■ Records provided ■
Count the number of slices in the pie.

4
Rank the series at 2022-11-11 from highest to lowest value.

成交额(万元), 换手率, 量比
* * *
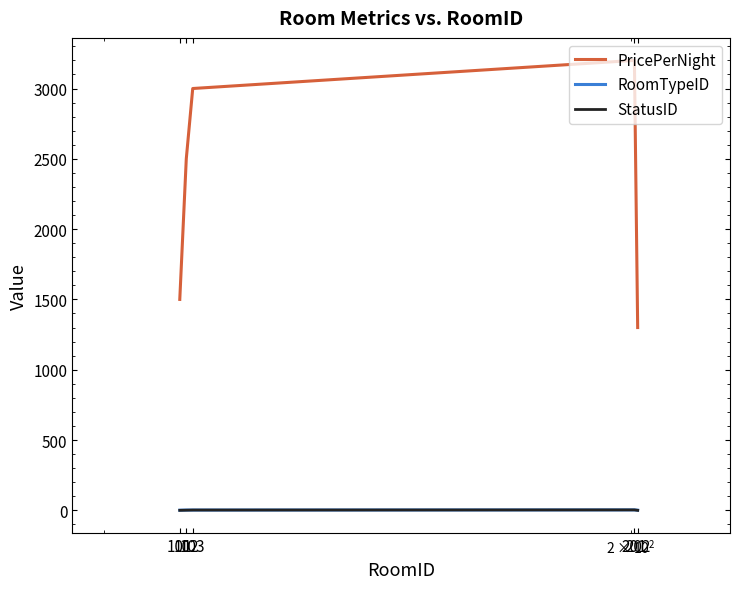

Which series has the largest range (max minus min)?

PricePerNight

■ Work order ■
Please convert the records above, everything from the line containing "Which series has" down to the line containing "PricePerNight", into a Markdown table with the columns Row and Line, leaving out blank lines.

■ Problem solution ■
| Row | Line |
|---|---|
| 1 | Which series has the largest range (max minus min)? |
| 2 | PricePerNight |